**WORK TO BE COMPLETED:** Transcribe only the lines of the listing below from the one holding "left hip: (195, 169)" through the one holding "left elbow: (435, 274)", inclusive, without any change.

**EXERCISE INPUT:**
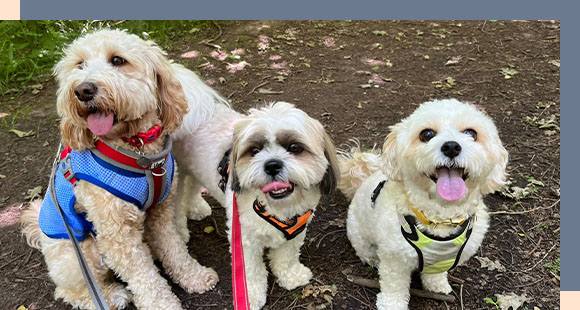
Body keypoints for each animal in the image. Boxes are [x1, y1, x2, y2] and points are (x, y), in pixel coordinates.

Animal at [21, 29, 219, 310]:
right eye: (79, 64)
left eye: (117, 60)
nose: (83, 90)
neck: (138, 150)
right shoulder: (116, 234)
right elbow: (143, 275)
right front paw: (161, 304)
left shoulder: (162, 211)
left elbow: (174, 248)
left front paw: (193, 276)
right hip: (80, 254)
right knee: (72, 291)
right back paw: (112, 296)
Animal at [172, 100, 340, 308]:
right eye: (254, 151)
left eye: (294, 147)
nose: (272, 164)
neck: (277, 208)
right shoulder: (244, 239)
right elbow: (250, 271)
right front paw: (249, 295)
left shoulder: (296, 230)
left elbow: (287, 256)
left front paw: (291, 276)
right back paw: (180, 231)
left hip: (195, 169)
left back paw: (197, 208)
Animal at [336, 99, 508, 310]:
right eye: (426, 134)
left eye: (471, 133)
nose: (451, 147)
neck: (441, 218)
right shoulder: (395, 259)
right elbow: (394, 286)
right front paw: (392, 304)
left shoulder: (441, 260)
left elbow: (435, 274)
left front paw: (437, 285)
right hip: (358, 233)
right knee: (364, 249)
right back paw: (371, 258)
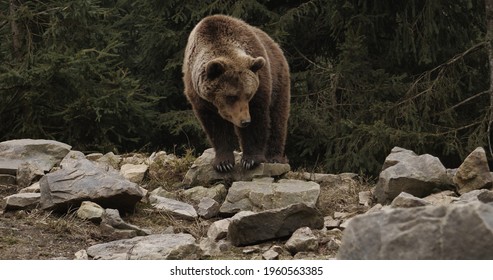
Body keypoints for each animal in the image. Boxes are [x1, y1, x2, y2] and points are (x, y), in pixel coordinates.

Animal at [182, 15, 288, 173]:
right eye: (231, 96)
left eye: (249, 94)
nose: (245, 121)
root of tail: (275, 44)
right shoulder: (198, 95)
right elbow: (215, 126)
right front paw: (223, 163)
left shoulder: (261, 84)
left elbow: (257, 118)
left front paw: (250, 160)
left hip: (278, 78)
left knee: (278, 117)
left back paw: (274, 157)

==

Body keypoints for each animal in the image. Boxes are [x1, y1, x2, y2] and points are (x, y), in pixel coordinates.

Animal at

**RESULT OF THE TASK:**
left hip: (195, 169)
left back paw: (197, 208)
Animal at [336, 99, 508, 310]:
right eye: (426, 134)
left eye: (471, 133)
nose: (451, 147)
neck: (441, 218)
right shoulder: (395, 259)
right elbow: (394, 286)
right front paw: (392, 304)
left shoulder: (441, 260)
left elbow: (435, 274)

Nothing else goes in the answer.